O que foi a abolição da escravatura no Brasil?

A assinatura da Lei 3.353, de 13 de maio de 1888, que chamamos de Lei Áurea, é o último movimento da campanha abolicionista que pressionava o congresso brasileiro há décadas.

Membros da sociedade civil (como advogados, médicos e jornalistas) trabalhavam em prol da liberdade de escravizados. Escravos e ex-escravos resistiam à pratica por meio das fugas e da formação de quilombos. E associações de políticos, intelectuais e demais estudiosos tinham o propósito de derrubar a prática no Brasil.

Por muito tempo, o gesto da princesa Isabel foi retratado como "benevolência" de parte da monarquia brasileira. Isso mascarou a luta e a resistência que populações escravizadas protagonizaram por séculos antes da assinatura da lei. Criou ainda uma narrativa que canonizou Isabel como "salvadora dos escravos brasileiros".

Essa visão recebe muitas críticas da historiografia atual, que busca destacar o papel dos povos escravizados no processo abolicionista, essencial para a aprovação da Lei.

Imagem que mostra a Lei Áurea, que determinava a abolição da escravatura, em 1888
Lei Áurea, assinada em 1888 (Imagem: Reprodução)

Contexto histórico

A assinatura da Lei Áurea aconteceu em um momento muito frágil da monarquia brasileira. Havia pressão política de setores da sociedade por conta dos desdobramentos (econômicos e militares) da Guerra do Paraguai, dos desentendimentos entre Coroa e Igreja Católica, e do descontentamento da população com o país.

Além disso, internacionalmente, cobrava-se o Brasil para criminalizar a prática da escravidão.

O Reino Unido da Grã-Bretanha atuava desde o começo do século para conquistar mercados consumidores de manufatura. Ou seja, países que comprassem produtos industrializados produzidos à partir da Revolução Industrial.

Essa postura econômica ia contra a situação escravista do Brasil, uma vez que escravizados não recebiam salário e não podiam comprar tais produtos.

Bill Aberdeen (1845)

A solução definitiva da Grã-Bretanha veio em 1845 com a promulgação da Bill Aberdeen, uma lei que autorizava navios ingleses a abordar navios negreiros no Oceano Atlântico e confiscar suas cargas. O principal objetivo era minar o tráfico negreiro, reduzindo a entrada de escravizados no Brasil.

Essa lei não surtiu tanto efeito, pois o tráfico continuava, embora de maneira escondida. Assim, o Reino Unido continuou pressionando o governo brasileiro a agir duramente contra os traficantes.

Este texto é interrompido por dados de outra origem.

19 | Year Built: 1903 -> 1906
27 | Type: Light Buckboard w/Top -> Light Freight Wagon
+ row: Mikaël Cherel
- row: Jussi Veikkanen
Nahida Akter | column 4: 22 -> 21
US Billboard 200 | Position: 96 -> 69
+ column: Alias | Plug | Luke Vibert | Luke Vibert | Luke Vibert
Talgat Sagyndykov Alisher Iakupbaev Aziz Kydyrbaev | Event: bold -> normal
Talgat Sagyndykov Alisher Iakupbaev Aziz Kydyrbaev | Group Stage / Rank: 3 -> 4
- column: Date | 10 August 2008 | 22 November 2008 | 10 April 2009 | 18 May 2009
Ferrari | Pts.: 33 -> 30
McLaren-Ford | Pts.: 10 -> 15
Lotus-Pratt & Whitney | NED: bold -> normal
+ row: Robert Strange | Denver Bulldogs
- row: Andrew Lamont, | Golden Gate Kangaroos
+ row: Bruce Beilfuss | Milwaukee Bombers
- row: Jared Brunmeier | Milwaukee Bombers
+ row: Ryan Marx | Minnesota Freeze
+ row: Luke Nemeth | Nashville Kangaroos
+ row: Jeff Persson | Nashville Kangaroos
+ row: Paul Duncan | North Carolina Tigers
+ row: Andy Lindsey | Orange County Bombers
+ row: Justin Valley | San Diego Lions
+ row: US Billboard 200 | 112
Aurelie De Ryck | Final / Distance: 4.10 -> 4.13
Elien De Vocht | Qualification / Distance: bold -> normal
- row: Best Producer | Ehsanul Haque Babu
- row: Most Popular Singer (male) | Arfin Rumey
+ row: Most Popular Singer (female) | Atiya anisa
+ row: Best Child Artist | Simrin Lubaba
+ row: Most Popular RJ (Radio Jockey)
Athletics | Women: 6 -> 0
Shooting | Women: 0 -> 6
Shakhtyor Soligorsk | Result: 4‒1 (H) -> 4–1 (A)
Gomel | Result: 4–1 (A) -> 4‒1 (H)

Lei Eusébio de Queirós (1850)

A Lei Eusébio de Queirós foi a primeira resposta política efetiva do governo brasileiro contra o tráfico de pessoas. Ela proibia a entrada de africanos escravizados no Brasil, além de criminalizar a prática.

Em poucos anos, a chegada deles no país reduziu drasticamente, entretanto, abriu espaço para o tráfico interno, com indivíduos levados para regiões de produção cafeeira. Houve ainda um súbito aumento do preço do escravizado por causa da criminalização.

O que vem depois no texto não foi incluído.